Support Questions
Find answers, ask questions, and share your expertise
Announcements
Alert: Welcome to the Unified Cloudera Community. Former HCC members be sure to read and learn how to activate your account here.

Spark standalone - Run a Spark app using many workers

Highlighted

Spark standalone - Run a Spark app using many workers

Explorer

Hello,

 

I deployed a Spark Standalone.

 

Let's take this configuration: 

- "myComputer" is a Windows machine running  a Spark environment trought an IDE (IntellJ)

- "mySparkMaster" is a linux machine hosting  the Spark Master node

- "mySparkWorker" is one of the linux machines hosting one of the Spark Worker nodes

 

I build a new application from "myComputer" and package it as a JAR archive.

If I place the JAR on "mySparkMaster" machine and run it using SPARK-SUBMIT, it works well:

 

spark-submit -v --class scala.TestApp --master spark://mySparkServer:7077 local/jar/TestApp.jar

 

Problems:

- My application takes lots of time to finish and performances are always the same even if I shutdown most of available Spark Workers. It tend to demonstrate that my application is not fired on the Spark Cluster but only on the Spark instance of the mySparkMaster machine. Moreover, I can find no execution trace in mySparkWorker machine logs...

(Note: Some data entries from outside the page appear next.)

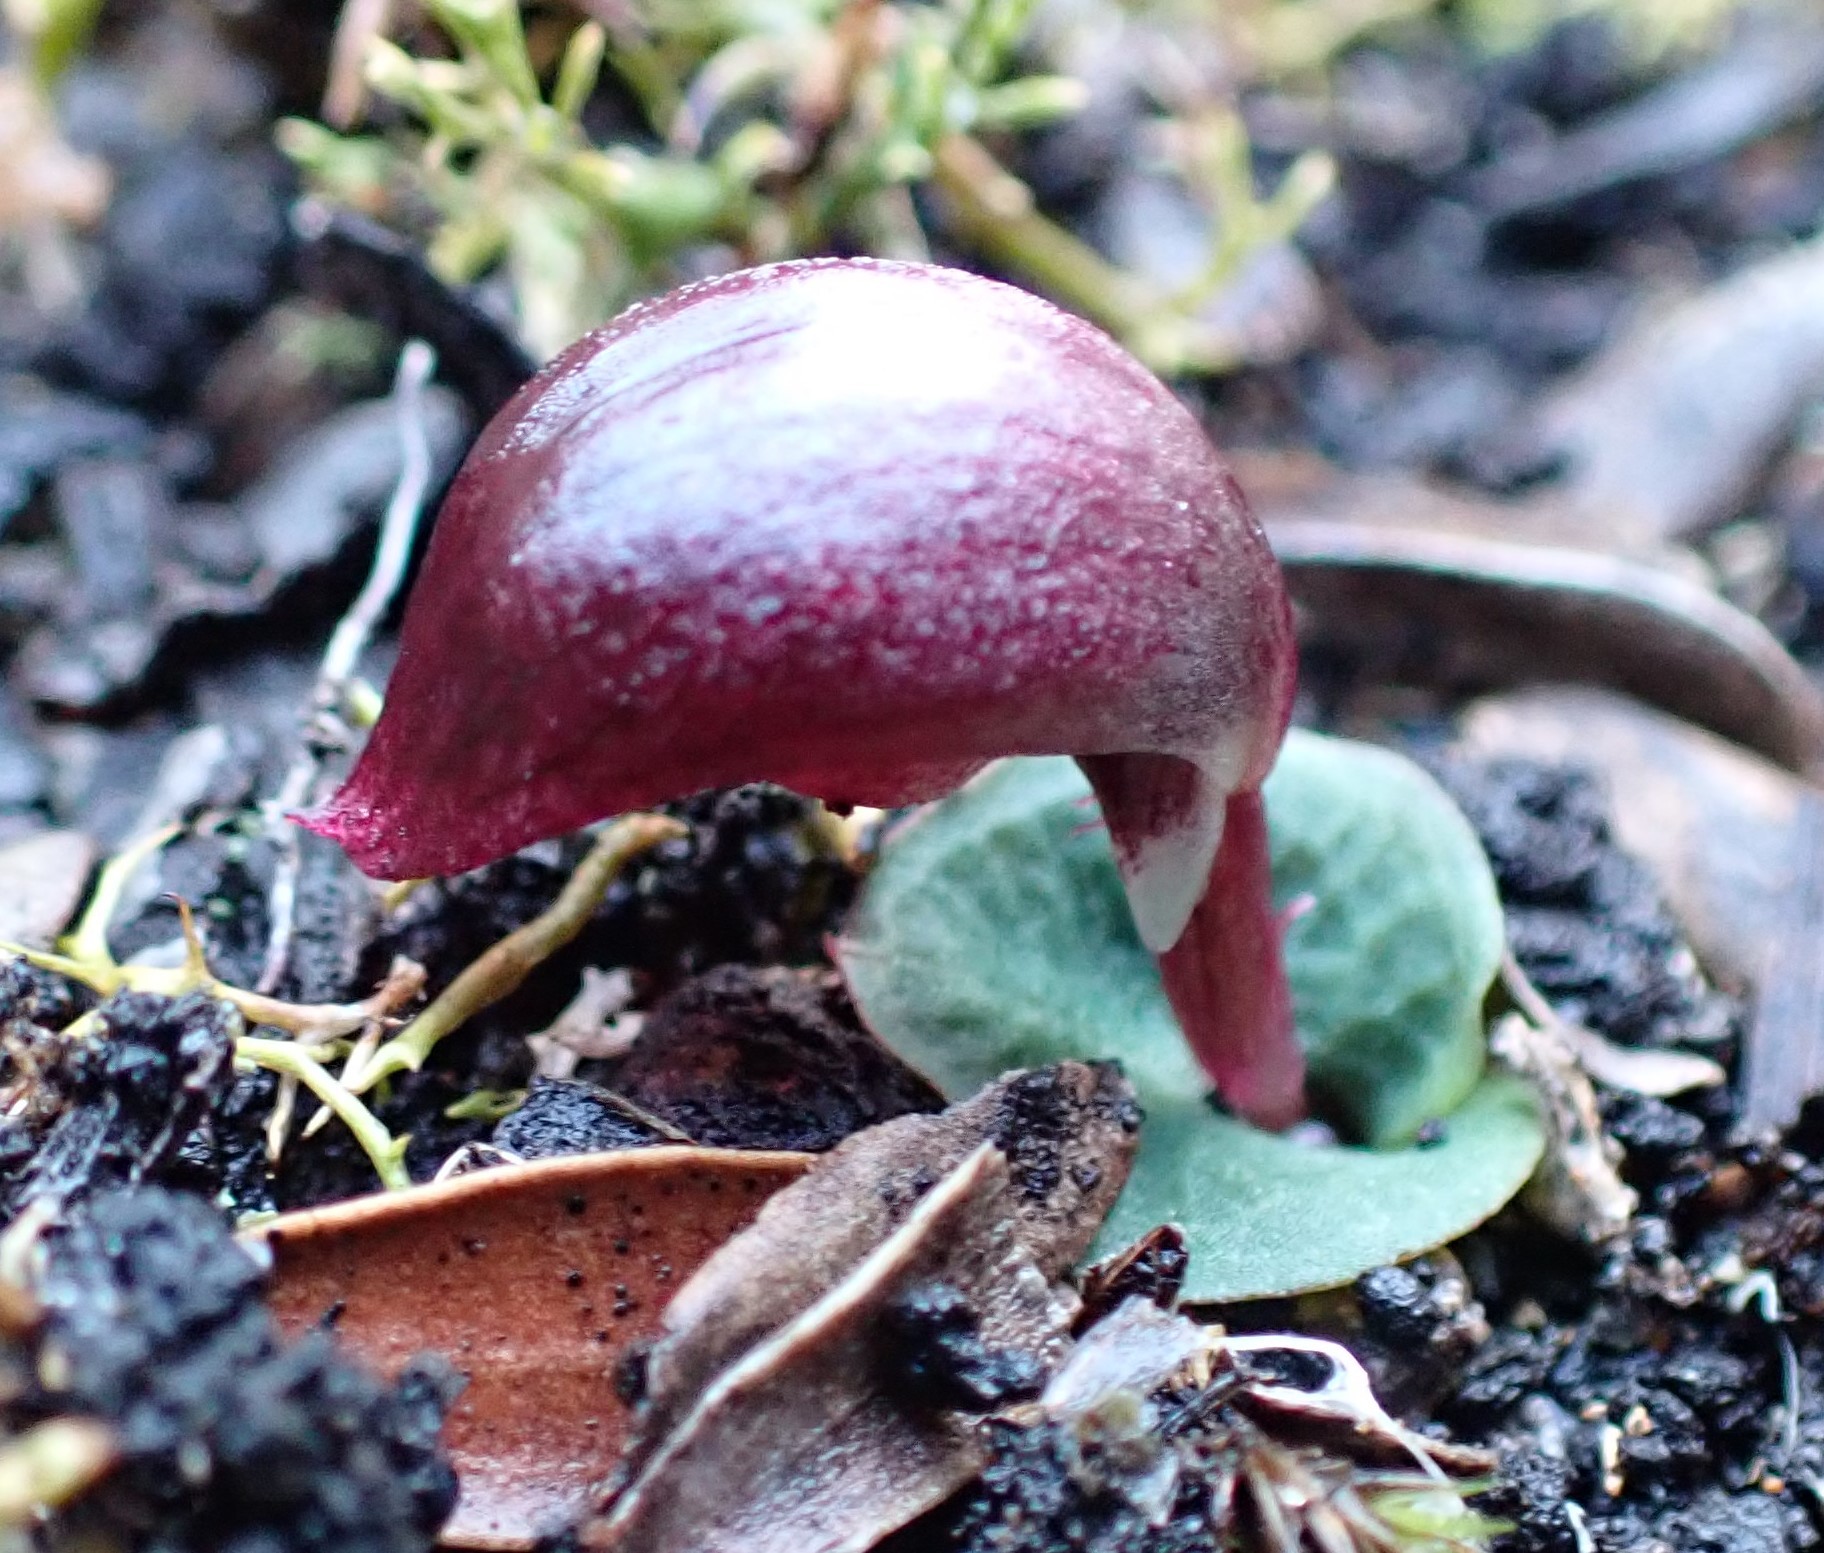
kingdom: Plantae
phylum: Tracheophyta
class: Liliopsida
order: Asparagales
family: Orchidaceae
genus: Corybas
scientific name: Corybas aconitiflorus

- I cannot see execution history from Spark web UI when application is submitted from mySparkMaster (but I can see execution history when I submit application from myComputer...)

 

Question: how can I be sure to submit my application on Spark cluster so that it is scheduled on all available Spark Workers?

 

If I place the JAR archive on "mySparkWorker" machine and run it using SPARK-SUBMIT with DEPLOY-MODE=CLUSTER, then it fails as it seems to post it on a REST web service:

 

spark-submit -v --class scala.TestApp --master spark://mySparkServer:7077 --deploy-mode cluster --supervise local/jar/TestApp.jar
Running Spark using the REST application submission protocol.
Main class:
org.apache.spark.deploy.rest.RestSubmissionClient
Arguments:
file:/home/myUser/local/jar/TestApp.jar
scala.TestApp
System properties:
SPARK_SUBMIT -> true
spark.driver.supervise -> true
spark.app.name -> scala.TestApp
spark.jars -> file:/home/myUser/local/jar/TestApp.jar
spark.master -> spark://mySparkMaster:7077
Classpath elements:



Using Spark's default log4j profile: org/apache/spark/log4j-defaults.properties
15/09/03 13:37:04 INFO RestSubmissionClient: Submitting a request to launch an application in spark://mySparkMaster:7077.
15/09/03 13:37:04 WARN RestSubmissionClient: Unable to connect to server spark://mySparkMaster:7077.
Warning: Master endpoint spark://mySparkMaster:7077 was not a REST server. Falling back to legacy submission gateway instead.
Main class:
org.apache.spark.deploy.Client
Arguments:
--supervise
launch
spark://mySparkSMaster:7077
file:/home/myUser/local/jar/TestApp.jar
scala.JoinPerfs
System properties:
SPARK_SUBMIT -> true
spark.driver.supervise -> true
spark.app.name -> scala.JoinPerfs
spark.jars -> file:/home/myUser/local/jar/TestApp.jar
spark.master -> spark://mySparkMaster:7077
Classpath elements:



15/09/03 13:37:04 WARN NativeCodeLoader: Unable to load native-hadoop library for your platform... using builtin-java classes where applicable
Driver successfully submitted as driver-20150903143706-0004
... waiting before polling master for driver state
... polling master for driver state
State of driver-20150903143706-0004 is ERROR
Exception from cluster was: java.io.IOException: Failed to create directory /Appvg/spark-1.4.1/work/driver-20150903143706-0004
java.io.IOException: Failed to create directory /Appvg/spark-1.4.1/work/driver-20150903143706-0004
        at org.apache.spark.deploy.worker.DriverRunner.org$apache$spark$deploy$worker$DriverRunner$$createWorkingDirectory(DriverRunner.scala:130)
        at org.apache.spark.deploy.worker.DriverRunner$$anon$1.run(DriverRunner.scala:78)

 

Thanks for your help :)